WHAT IS BEING ASKED: For this exercise, reproduce the entries below exactly, but only from the line containing "zaslužuje, ni jedno, ni" through the line containing "Как дом может оставаться во владении", both included.

RECORDS SHOWN below:

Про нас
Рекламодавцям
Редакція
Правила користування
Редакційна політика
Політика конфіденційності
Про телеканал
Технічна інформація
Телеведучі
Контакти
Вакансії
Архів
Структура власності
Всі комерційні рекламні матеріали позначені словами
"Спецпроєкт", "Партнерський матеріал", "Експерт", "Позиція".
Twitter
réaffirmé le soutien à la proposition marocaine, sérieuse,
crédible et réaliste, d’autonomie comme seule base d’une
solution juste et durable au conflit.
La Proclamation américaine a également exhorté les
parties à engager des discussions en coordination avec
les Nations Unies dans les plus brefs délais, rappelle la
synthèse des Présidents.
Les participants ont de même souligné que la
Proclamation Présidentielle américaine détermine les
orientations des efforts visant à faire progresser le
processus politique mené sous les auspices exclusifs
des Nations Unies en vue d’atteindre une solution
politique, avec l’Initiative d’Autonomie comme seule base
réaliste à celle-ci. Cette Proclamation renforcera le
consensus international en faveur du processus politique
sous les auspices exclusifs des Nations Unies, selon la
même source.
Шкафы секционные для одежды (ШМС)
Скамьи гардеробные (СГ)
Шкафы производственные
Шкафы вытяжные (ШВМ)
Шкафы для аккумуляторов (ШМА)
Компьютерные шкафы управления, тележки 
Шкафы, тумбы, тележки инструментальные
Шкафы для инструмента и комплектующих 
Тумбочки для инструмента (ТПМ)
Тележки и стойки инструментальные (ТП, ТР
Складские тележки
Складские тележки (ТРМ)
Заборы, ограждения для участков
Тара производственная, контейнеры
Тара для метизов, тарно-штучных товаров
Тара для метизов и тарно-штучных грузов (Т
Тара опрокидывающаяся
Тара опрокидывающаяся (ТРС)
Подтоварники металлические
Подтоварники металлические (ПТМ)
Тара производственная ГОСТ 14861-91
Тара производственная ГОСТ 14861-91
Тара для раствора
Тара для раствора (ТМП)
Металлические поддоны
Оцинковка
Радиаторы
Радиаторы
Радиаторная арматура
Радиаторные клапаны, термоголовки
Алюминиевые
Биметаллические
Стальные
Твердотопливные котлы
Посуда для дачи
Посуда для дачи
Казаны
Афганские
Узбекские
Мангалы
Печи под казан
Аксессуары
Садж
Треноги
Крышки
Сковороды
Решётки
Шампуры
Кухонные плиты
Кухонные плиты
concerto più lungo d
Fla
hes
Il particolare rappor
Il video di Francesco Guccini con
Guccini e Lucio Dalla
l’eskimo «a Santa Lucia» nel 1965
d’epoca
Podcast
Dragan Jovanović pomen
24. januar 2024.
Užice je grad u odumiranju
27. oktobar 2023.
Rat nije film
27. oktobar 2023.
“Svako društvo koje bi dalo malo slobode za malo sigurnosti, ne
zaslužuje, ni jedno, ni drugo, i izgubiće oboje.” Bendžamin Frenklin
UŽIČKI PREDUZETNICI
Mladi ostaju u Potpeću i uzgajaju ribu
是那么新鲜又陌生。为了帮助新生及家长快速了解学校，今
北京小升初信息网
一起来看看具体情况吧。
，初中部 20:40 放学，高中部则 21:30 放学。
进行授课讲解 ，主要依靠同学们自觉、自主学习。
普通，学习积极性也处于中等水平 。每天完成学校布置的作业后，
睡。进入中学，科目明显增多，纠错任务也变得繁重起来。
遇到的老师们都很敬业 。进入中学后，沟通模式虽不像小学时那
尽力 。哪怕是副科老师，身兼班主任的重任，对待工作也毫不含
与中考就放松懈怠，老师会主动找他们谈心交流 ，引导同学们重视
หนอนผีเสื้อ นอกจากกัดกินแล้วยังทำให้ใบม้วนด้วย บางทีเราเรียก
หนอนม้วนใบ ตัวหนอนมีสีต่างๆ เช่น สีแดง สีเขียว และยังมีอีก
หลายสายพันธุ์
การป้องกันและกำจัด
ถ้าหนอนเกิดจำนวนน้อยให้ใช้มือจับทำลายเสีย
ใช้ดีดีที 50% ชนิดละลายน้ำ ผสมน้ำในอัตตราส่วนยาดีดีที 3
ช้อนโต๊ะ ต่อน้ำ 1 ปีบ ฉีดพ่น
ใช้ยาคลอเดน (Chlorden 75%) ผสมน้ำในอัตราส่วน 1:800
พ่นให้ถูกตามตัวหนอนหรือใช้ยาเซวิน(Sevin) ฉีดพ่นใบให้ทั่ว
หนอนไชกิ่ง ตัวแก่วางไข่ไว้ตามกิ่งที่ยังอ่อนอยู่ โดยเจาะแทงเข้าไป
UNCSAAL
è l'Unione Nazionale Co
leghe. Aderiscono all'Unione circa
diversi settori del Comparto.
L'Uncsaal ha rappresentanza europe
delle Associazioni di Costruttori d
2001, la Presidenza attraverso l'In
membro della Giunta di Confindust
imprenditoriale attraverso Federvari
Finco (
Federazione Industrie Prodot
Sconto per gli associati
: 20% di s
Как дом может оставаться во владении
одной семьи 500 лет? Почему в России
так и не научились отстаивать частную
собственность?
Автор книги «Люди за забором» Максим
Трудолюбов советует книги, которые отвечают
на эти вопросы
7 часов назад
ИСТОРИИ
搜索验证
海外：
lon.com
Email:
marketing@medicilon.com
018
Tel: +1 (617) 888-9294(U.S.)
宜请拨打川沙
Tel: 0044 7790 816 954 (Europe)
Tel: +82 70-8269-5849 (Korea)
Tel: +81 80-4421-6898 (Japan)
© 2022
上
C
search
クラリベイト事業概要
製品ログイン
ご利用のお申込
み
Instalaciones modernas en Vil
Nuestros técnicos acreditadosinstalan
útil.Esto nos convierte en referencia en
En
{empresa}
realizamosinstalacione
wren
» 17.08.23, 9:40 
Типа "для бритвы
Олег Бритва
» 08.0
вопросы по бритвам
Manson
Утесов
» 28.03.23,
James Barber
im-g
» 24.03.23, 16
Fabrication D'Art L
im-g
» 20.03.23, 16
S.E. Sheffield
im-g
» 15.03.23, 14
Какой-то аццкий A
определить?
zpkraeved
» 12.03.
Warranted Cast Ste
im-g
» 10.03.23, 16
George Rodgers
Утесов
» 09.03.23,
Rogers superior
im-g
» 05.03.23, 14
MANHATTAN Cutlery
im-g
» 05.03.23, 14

End of RECORDS SHOWN.

EXERCISE RESULT:
zaslužuje, ni jedno, ni drugo, i izgubiće oboje.” Bendžamin Frenklin
UŽIČKI PREDUZETNICI
Mladi ostaju u Potpeću i uzgajaju ribu
是那么新鲜又陌生。为了帮助新生及家长快速了解学校，今
北京小升初信息网
一起来看看具体情况吧。
，初中部 20:40 放学，高中部则 21:30 放学。
进行授课讲解 ，主要依靠同学们自觉、自主学习。
普通，学习积极性也处于中等水平 。每天完成学校布置的作业后，
睡。进入中学，科目明显增多，纠错任务也变得繁重起来。
遇到的老师们都很敬业 。进入中学后，沟通模式虽不像小学时那
尽力 。哪怕是副科老师，身兼班主任的重任，对待工作也毫不含
与中考就放松懈怠，老师会主动找他们谈心交流 ，引导同学们重视
หนอนผีเสื้อ นอกจากกัดกินแล้วยังทำให้ใบม้วนด้วย บางทีเราเรียก
หนอนม้วนใบ ตัวหนอนมีสีต่างๆ เช่น สีแดง สีเขียว และยังมีอีก
หลายสายพันธุ์
การป้องกันและกำจัด
ถ้าหนอนเกิดจำนวนน้อยให้ใช้มือจับทำลายเสีย
ใช้ดีดีที 50% ชนิดละลายน้ำ ผสมน้ำในอัตตราส่วนยาดีดีที 3
ช้อนโต๊ะ ต่อน้ำ 1 ปีบ ฉีดพ่น
ใช้ยาคลอเดน (Chlorden 75%) ผสมน้ำในอัตราส่วน 1:800
พ่นให้ถูกตามตัวหนอนหรือใช้ยาเซวิน(Sevin) ฉีดพ่นใบให้ทั่ว
หนอนไชกิ่ง ตัวแก่วางไข่ไว้ตามกิ่งที่ยังอ่อนอยู่ โดยเจาะแทงเข้าไป
UNCSAAL
è l'Unione Nazionale Co
leghe. Aderiscono all'Unione circa
diversi settori del Comparto.
L'Uncsaal ha rappresentanza europe
delle Associazioni di Costruttori d
2001, la Presidenza attraverso l'In
membro della Giunta di Confindust
imprenditoriale attraverso Federvari
Finco (
Federazione Industrie Prodot
Sconto per gli associati
: 20% di s
Как дом может оставаться во владении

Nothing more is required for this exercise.